7 Haziran seçimleri sonrası Beştepe'de Cumhurbaşkanı Tayyip Erdoğan'ı ziyaretini de hatırlatan Doğan, "Bugün olsa yine giderim" açıklamasında bulundu.
 Meclis Genel Kurulu’nda bütçe maratonu devam ediyor. Görüşmelerin ikinci gününde Cumhurbaşkanlığı bütçesi üzerine HDP grubu adına İstanbul Milletvekili Celal Doğan söz aldı.

Konuşmasına 15 Temmuz vurgusuyla başlayan Doğan, “Cumhurbaşkanı Erdoğan’a, 15 Temmuz’da ülkemizin maruz kalmış olduğu, demokrasinin maruz kalmış olduğu darbe nedeniyle hem şahsına hem ailesine en içten geçmiş olsun dileklerimi sunuyorum” dedi.

‘ERDOĞAN’A BU LEKE SÜRÜLMESİN’

Milletvekillerinin tutuklanmasıyla ilgili, “Bu yargının tasarrufu” yönündeki açıklamaları, Menderes asılırken söylenen, “Sizi buraya gönderen irade böyle istemiştir” sözlerini hatırlatarak eleştiren Doğan, “Sayın Cumhurbaşkanına da gelecekte bu lekenin sürülmesini arzu edenlerden değilim” diyerek bu hatadan dönülmesini istedi.

Dış politikayı eleştiren Doğan, 7 Haziran seçimleri sonrası Cumhurbaşkanı Erdoğan’la Saray’da yaptığı görüşmeyi de değerlendirdi.
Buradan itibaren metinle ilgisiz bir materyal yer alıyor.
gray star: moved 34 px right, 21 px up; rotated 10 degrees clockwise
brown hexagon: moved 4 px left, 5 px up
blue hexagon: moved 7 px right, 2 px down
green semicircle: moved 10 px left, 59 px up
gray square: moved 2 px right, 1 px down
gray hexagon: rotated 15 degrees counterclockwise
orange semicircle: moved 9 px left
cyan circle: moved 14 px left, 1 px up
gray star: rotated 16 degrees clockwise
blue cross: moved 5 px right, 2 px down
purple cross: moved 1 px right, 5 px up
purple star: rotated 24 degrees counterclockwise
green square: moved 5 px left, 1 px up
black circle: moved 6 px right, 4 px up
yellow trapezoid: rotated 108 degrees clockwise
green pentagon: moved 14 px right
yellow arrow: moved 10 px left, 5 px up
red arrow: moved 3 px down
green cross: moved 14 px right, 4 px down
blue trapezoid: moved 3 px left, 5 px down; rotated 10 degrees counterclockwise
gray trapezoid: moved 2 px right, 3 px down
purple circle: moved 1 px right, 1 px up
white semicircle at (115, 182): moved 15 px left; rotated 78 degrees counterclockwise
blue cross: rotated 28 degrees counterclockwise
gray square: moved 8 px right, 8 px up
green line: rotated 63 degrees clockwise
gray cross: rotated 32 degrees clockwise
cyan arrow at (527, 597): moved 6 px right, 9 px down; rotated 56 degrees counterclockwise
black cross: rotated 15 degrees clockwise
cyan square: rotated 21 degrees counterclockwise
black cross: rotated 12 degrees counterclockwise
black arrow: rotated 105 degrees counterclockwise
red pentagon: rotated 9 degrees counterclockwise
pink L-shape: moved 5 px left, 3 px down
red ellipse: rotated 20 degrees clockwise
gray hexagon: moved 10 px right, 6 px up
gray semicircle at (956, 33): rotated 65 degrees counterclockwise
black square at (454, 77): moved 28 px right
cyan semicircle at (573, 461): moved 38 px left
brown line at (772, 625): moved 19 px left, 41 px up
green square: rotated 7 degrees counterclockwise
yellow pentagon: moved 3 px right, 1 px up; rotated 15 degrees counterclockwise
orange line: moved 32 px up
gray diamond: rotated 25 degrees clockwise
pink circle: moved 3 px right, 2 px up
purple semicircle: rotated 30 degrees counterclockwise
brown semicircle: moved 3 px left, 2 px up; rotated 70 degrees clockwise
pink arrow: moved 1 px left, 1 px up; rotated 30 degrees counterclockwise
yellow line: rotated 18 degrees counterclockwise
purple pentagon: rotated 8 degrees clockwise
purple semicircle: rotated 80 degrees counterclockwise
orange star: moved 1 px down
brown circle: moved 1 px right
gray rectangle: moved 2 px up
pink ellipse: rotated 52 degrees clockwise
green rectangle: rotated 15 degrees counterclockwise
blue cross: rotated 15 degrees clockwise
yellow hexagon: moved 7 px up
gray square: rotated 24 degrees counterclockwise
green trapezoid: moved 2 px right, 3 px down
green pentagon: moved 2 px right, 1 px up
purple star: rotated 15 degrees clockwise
Üzerinde çokça konuşulan görüşme için Doğan, “Çok seviyeli bir görüşme olmuştu, lütfetmişti, gitmiştim, çağırsa yine giderim çünkü benim öyle komplekslerim falan yok, ben sarayın şunu bunuyla o kadar meşgul bir insan da değilim. ‘Saraya gitmem’ diyenler bugün komşu kapısı hâline getirdiler. Bu nedenle, bugün de olsa giderim” dedi.

Meclis Genel Kurulu’nda HDP’li bir milletvekilinin ‘Kürdistan’ sözlerine gösterilen tepkiye değinen Doğan, Erdoğan’ın daha önce bu ifadeyi kullandığını hatırlattı ve şöyle dedi:

“Ben Diyarbakır konuşmasını arayan, daha doğrusu yapan Cumhurbaşkanımı özlüyorum, o Cumhurbaşkanının tekrar o noktaya gelmesini özlüyorum çünkü orada diyor ki Selvi Ana diye bir yaşlı kadın: Üç yıldır buralara şehit gelmiyor oğlum… O, Cumhurbaşkanını da duygulandırıyor.”

BAŞKANLIK SİSTEMİ SORULARI

Başkanlık sistemine de değinen Doğan, sabahtan akşama üzerine spekülasyon yapılan konuşmaları dinlemekten bıktıklarını belirterek, “Getirecekseniz getirin” dedi ve ekledi:
“Tabii ki başkanlık da demokrasinin içinde bir rejimdir ama içine ne koyduğunuza bağlıdır bu. Adının cumhurbaşkanlığı, başbakanlık olması bizi tatmin etmez, içerideki dengeler yani hôd-be-hôd bir kuvvetler ayrılığı var mı? Türkiye’de milletvekili seçimi ister daraltılmış bölge deyin isterseniz minimize bölge deyin, isterseniz başka deyin, ne ad koyarsanız koyun, başkan, milletvekili seçiminde inisiyatif sahibi olacak mıdır? yargı bağımsızlığını sağlamak ve tarafsızlığını sağlamak konusunda Meclis nitelikli çoğunlukla yargının seçilmesinde katkıda bulunabilecek midir? Daha da ötesi, başkan, Türkiye’deki bütün halkların Cumhurbaşkanı olma anlayışını içine sindirebilecek midir? Bu niteliklerde bir sistem getirin tartışalım; beğeniriz, beğenmeyiz; oy veririz, oy vermeyiz; ayrı bir konu ama konuşuyoruz.”